Sonuç olarak ortada bir facia bulunmuyor. Özel koşulların ürünü olan bir sonucu yeterince anlamamak ve gerçeğe dönüş bulunuyor.

AKP, 7 Haziran’ı herkesten iyi anladı denilebilir.

Savaşı başlatarak ve açıkça saldırarak Kürtlerin bir bölümünü HDP’den kopartacağını düşündü ve böyle de oldu.

Şehit cenazeleriyle MHP’nin tabanını sarsabileceğini düşündü ve böyle de oldu.

HDP’ye eskisi kadar ödünç oy gitmeyeceğini düşündü ve böyle de oldu.

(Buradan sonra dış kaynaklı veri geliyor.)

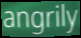
angrily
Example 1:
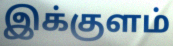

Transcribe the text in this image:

இக்குளம்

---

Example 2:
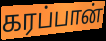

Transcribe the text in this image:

கரப்பான்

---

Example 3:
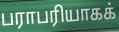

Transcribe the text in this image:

பராபரியாகக்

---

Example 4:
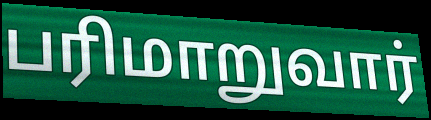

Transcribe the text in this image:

AKP’nin bundan sonra yapacağı ilk işlerden bir tanesi Kuzey Kürdistan’da HDP kitlesini biraz daha azaltmaya çalışmak olacaktır.

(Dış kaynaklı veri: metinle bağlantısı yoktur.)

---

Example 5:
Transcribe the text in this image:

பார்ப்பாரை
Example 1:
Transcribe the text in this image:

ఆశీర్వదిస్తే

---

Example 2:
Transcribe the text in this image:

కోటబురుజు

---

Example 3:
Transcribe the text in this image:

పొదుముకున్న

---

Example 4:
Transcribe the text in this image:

Azaltılabiliyormuş, bu görüldü, buna devam edilecektir.

Çözüm sürecinin yeniden gündeme gelmesi söz konusudur ama bu sefer tam olarak AKP’nin çizdiği çerçeveyle sınırlandırılacaktır. Güçler dengesi değişince başka türlü olması da beklenemezdi.

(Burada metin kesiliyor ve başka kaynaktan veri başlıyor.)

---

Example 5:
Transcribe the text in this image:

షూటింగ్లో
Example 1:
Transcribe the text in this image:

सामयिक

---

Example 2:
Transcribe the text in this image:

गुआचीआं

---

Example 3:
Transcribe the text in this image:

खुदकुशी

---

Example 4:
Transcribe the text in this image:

Orduda kendilerine karşı olabilecek olanları büyük oranda temizlediler, polis zaten tümüyle denetimlerinde, Osmanlı Ocakları ile sivil vurucu güçlerini de kurdular ve politikalarına geniş kitle desteğini de sağladılar.

Ülke tarihinde ilk kez sivil darbe oldu, belirlemesi hiç yanlış değildir.

Daha önce askeri darbeler olur ve bunlar da fazla kitle tabanı bulamazdı.

İtiraz olarak, 12 Eylül Anayasası’nın yüzde 90’a yakın çoğunlukla onaylanması gösterilebilir ama bu destek kısa sürdü.

1983 yılında yapılan genel seçimde, Anayasa oylamasıyla Cumhurbaşkanı seçilmiş olan Evren açık olarak Turgut Sunalp ve partisini destekledi, ANAP’a oy verilmemesini istedi. Sonuç tam tersi oldu, halk cunta başını dinlemedi ve Turgut Özal’ın partisi iktidara geldi.

Askeri darbe şartlar kollanarak kısa sürede yapılır, sivil darbe için ise uzun bir hazırlık gerekir.

Kaç yıldır bunu hazırladılar. Aşamaları biliyorsunuz ve yukarıda da kısaca söz ettim, tekrarlamayacağım.

Şimdi böyle bir şey olabilir mi?

HDP, Kürt halkı içinde genişlemenin sınırlarına yaklaştığını görmek durumundadır.

Güçlenmek istiyorsa enerjisini yoğunlaştırması gereken asıl yer Türk halkıdır.

Burada ise sadece barış söylemiyle fazla gidilemez.

HDP ekonomik konulara eğilmek zorundadır.

Bu eğilme de filanca grevi desteklemekle sınırlı kalamaz.

Ekonomik talepleri nelerdir, bunun işleyişi nasıl olacaktır? Bunlar açıklanmalıdır.

Bunların klasik diyebileceğimiz sosyalist talepler olması gerekmez, zaten bu taleplerle kimseyi etkilemek de mümkün olmamaktadır.

Rojava’da yapılan ekonomiyle ilgili toplantının sonuç bildirgesini incelerseniz, fazla somut bir şey bulamazsınız. Bol miktarda demokratik moderniteden söz ediliyor ama somut ekonomik program olarak kooperatifleşmenin ilerisinde bir şey bulmak zordur.

Yeni bir görüş savunduğunu iddia edenlerin dünyadaki çok sayıda farklı uygulamayı yakından izlemesi beklenirdi. Üreticilerin örgütlenmesi, kolektif üretim ve pazarlama gibi konularda yaşanılan çok sayıda deney bulunuyor. Bunların önemli bir bölümünü incelemek fırsatını buldum. Demokratik modernite temelinde şekillendiği söylenen üretim örgütlenmesini kimse dikkate almıyor.

İletişim araçlarının son derece geliştiği bu dönemde herkesin birbirinden haberi bulunuyor. Yepyeni sayılan bir modeli kimse dikkate almıyorsa, bu modelin fazlasıyla genel olduğunu düşünmekte yarar vardır.